Please duplicate the material below word for word, from its first line through the line containing "Water, No Flavors", with both of those lines included.

[Recorded data]
***
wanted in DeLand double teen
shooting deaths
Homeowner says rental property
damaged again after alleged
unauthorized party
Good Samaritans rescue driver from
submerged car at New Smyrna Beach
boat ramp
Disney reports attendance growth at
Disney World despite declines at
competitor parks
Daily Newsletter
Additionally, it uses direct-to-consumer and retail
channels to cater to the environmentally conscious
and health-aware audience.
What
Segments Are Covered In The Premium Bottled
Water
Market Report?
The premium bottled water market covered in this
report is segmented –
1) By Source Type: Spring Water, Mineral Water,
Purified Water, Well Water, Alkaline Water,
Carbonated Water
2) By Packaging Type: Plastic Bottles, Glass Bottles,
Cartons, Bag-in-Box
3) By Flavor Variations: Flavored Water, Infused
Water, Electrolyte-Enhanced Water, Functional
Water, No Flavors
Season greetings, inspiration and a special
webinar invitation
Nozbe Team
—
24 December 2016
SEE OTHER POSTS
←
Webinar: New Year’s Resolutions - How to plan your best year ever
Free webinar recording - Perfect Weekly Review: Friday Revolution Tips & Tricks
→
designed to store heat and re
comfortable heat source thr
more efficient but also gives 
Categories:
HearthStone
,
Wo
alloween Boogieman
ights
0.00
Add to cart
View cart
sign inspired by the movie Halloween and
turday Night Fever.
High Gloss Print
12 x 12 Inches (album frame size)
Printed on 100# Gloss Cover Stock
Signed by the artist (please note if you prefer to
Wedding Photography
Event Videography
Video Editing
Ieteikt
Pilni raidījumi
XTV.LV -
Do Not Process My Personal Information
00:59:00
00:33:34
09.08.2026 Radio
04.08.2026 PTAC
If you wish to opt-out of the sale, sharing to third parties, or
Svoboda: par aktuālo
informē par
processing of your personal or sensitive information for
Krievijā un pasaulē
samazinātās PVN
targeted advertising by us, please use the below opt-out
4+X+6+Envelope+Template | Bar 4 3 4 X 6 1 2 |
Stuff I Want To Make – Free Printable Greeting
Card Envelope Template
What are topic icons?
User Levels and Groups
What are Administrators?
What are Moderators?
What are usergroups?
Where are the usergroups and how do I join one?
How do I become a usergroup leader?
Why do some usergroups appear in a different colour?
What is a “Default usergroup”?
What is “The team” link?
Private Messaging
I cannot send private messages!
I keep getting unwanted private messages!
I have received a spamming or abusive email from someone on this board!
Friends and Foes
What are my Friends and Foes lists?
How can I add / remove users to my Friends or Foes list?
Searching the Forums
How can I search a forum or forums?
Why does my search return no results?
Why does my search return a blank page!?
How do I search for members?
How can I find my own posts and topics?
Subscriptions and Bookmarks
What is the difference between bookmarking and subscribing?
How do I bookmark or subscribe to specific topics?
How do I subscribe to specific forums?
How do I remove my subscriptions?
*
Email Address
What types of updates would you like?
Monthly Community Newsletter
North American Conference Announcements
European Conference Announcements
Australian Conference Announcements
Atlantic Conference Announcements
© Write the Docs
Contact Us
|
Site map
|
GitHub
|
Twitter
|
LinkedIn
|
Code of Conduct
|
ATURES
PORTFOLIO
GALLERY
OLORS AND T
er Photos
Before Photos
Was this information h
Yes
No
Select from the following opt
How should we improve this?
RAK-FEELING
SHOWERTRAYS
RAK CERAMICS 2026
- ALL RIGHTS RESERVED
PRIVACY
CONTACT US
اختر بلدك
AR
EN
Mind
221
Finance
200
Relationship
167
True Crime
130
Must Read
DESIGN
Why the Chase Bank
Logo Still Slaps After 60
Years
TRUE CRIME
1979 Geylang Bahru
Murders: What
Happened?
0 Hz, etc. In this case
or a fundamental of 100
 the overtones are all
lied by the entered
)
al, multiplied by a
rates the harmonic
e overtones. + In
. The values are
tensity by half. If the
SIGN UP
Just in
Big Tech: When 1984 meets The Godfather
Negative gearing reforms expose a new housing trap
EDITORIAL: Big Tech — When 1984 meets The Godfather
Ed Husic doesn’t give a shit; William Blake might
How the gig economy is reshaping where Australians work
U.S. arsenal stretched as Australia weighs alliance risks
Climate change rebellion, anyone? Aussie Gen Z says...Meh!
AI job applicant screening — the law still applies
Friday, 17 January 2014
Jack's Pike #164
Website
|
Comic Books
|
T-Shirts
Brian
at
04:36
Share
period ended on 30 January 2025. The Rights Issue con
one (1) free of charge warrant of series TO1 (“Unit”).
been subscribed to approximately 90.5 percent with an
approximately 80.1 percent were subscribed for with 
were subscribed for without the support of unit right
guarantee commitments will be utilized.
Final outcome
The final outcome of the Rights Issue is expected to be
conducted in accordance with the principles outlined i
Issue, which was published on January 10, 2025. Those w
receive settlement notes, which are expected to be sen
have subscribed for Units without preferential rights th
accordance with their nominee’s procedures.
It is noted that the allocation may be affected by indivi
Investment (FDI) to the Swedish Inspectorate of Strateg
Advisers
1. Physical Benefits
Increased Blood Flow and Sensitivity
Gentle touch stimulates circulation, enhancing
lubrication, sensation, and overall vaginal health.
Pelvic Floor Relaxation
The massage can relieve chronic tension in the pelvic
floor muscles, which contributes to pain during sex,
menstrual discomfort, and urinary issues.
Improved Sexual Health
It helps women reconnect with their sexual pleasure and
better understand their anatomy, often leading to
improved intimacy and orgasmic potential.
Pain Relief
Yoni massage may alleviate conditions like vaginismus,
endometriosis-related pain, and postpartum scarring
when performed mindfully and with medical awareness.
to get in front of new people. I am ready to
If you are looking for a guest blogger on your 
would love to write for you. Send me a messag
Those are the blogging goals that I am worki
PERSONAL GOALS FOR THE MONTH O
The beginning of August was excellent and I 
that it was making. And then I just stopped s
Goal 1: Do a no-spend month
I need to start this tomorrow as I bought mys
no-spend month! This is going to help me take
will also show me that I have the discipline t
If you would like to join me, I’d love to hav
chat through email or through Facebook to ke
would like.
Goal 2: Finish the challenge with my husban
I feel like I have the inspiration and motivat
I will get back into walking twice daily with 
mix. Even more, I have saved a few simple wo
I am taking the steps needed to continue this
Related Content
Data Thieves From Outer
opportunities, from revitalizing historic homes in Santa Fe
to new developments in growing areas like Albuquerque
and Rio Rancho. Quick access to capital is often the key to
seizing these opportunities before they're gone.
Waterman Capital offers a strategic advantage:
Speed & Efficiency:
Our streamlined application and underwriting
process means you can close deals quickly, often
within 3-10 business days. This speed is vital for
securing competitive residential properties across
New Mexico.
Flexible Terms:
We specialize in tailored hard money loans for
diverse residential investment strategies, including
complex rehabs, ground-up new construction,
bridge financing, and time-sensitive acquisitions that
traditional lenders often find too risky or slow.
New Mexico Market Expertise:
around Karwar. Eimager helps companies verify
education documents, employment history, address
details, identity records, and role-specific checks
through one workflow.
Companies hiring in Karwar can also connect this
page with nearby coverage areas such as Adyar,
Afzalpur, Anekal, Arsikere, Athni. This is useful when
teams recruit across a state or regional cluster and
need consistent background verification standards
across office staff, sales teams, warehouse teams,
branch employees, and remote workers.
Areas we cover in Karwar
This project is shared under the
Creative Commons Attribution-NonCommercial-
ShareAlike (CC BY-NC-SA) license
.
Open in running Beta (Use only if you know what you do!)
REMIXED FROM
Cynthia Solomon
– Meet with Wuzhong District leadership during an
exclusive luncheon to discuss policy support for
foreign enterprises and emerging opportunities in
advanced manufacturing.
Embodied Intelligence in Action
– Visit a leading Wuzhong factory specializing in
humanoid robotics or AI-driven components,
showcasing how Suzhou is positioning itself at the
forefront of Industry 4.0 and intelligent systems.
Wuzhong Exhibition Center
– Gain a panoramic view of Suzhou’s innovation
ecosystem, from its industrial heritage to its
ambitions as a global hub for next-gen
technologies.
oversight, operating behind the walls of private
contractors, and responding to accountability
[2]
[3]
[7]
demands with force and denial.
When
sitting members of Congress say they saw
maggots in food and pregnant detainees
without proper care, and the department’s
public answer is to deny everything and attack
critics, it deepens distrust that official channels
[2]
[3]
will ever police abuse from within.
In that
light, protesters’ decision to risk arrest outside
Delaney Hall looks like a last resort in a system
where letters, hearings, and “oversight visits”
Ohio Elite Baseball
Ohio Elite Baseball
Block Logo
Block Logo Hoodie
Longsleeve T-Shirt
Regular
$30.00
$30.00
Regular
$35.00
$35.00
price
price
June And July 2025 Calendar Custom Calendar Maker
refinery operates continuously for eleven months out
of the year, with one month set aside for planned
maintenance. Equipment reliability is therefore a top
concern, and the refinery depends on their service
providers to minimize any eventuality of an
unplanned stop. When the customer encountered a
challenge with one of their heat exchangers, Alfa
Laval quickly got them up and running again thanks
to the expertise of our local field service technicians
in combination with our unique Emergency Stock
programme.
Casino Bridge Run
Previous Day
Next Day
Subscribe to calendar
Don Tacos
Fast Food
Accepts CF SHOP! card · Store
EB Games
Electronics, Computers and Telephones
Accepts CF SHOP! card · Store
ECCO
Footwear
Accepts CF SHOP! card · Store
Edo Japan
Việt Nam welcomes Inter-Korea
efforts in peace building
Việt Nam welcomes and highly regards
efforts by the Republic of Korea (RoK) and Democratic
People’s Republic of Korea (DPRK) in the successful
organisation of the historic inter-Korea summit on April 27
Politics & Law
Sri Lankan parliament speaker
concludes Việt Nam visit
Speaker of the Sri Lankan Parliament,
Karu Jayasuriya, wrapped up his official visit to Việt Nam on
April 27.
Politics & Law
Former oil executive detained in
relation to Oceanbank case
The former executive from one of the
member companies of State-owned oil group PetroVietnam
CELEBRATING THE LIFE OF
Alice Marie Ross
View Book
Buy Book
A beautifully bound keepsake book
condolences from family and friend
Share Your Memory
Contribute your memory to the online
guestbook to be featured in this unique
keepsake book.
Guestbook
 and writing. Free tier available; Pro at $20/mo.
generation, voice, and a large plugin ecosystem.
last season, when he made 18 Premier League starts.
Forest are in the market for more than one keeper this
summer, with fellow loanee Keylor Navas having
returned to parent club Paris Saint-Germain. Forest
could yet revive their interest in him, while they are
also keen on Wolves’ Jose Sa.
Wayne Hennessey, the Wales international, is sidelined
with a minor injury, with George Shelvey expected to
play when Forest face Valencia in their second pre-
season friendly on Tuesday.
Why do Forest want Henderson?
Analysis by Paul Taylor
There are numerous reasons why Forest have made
***
- **Completed exercise**:
wanted in DeLand double teen
shooting deaths
Homeowner says rental property
damaged again after alleged
unauthorized party
Good Samaritans rescue driver from
submerged car at New Smyrna Beach
boat ramp
Disney reports attendance growth at
Disney World despite declines at
competitor parks
Daily Newsletter
Additionally, it uses direct-to-consumer and retail
channels to cater to the environmentally conscious
and health-aware audience.
What
Segments Are Covered In The Premium Bottled
Water
Market Report?
The premium bottled water market covered in this
report is segmented –
1) By Source Type: Spring Water, Mineral Water,
Purified Water, Well Water, Alkaline Water,
Carbonated Water
2) By Packaging Type: Plastic Bottles, Glass Bottles,
Cartons, Bag-in-Box
3) By Flavor Variations: Flavored Water, Infused
Water, Electrolyte-Enhanced Water, Functional
Water, No Flavors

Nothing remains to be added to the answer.